The particular qualities of these different products are important, and in future research I'll go into that, but they are similar enough so that I can use Ensure as the example.
Ensure Milk Chocolate Flavour is described as including:
'9 grams of protein
26 essential vitamins and minerals, including antioxidants
220 nutritious calories'
The bulk of the ingredients in the drinks are:
'Water, Corn Maltodextrin, Sugar, Milk Protein Concentrate, Canola Oil, Soy Protein Isolate, Cocoa Powder (Processed with Alkali), Corn Oil concentrate'
Below 0.5% you have a large number of other flavourings and the vitamins. I'm not necessarily interested in the nutritional value of the Ensure drinks, although it does bring to mind Sidney Mintz's writing on sugar and how it went from a luxury product to a main source of calories for Europe and America. For this piece of writing, the ingredients list serves to show that the drinks are not food and they are not meant to be understood as food. Rather, they are meant to be understood as a technology, a scientific fact you can drink. The experience of consuming a bottle of Ensure, even willingly, is very different from the experience of eating food.
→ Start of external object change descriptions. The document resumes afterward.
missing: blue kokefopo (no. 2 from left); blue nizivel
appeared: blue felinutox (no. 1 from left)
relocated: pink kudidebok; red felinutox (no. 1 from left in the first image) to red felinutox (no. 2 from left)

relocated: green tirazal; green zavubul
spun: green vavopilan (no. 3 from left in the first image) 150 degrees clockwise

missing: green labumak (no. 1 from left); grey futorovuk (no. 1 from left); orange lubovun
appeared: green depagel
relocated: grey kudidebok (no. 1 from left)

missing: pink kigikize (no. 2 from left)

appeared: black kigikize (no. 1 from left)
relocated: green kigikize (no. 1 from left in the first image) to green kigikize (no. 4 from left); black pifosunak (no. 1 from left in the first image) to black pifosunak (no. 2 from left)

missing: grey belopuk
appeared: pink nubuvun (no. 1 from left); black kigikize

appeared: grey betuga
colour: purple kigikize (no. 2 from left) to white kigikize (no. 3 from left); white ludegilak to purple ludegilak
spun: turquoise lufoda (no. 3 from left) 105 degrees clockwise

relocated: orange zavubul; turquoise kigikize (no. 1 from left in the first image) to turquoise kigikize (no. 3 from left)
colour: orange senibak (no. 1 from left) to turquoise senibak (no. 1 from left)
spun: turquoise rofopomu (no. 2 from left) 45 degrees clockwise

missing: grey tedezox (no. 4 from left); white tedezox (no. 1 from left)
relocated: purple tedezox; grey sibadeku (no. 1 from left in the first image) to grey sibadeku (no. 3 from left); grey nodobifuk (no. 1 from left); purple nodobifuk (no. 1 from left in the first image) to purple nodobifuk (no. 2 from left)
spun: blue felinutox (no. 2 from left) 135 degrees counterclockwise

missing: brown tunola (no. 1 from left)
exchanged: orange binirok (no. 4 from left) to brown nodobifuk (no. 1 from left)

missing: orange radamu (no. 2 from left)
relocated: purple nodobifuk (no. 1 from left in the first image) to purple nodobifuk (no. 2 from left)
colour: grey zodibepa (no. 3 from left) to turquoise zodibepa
The entire point of the technology is nutrition without food. When the Suffragettes were on hunger strike, they were force fed a cooled, blended mixture of boiled cabbage and water. Alongside the fact that the Suffragettes were fed through rubber tubes pushed down their throats, while being held down by nurses and doctors, you begin to get an idea of the very particular experiences of force feeding created by the technologies available at the time.
Meal replacement drinks are presented by their makers as a 'neutral' form of nutrition (particularly the Jevity brand which is flavourless, or more correctly, it has no added flavour). With their medicinal packaging, they play an illustrative role for the US government when it describes its force feeding as lifesaving medical care or treating malnutrition in prisoners.
But nothing is really flavourless, and even though the flavoured or unflavoured liquid travels down to the stomach in a tube, bypassing the organs of taste and removing the mouthfeel normally associated with food. I still wonder about the flavour of the materials in the prisoner's stomach. Already nauseous from the Ludocaine and from the tube pushed down their nose, I imagine them back in their cell, burping up the flavours of the liquid - the synthetic vanilla of the Ensure, or the textural oilyness of the unflavoured Jevity. This is a form of trauma - the repetition of an original experience that bypassed the body's normal processing.
By replacing solid food with a limited range of meal replacement liquids, the force feeding procedure bypasses the metaphorical idea of taste as an expression of preference. Like the five point restraint chair, using certain food replacement products limits the possible decisions that the prisoner can make for themselves. The range of possible experience (the virtual realm) is limited to a singular reality decided by the prison. Perhaps the prisoner can express a preference for Jevity over Ensure, or maybe even a particular flavour of Ensure - but the decision will not be based on the taste of that particular flavour as it is consumed, but on what it feels like to taste the burps they do when they're sitting red eyed and nauseous in their cell a few hours later.
In a future post I'll describe the ideological infrastructures that, alongside these technologies, shape force feeding as a contemporary practice, and how they impact on the procedure as a form of subtractive mediated reality.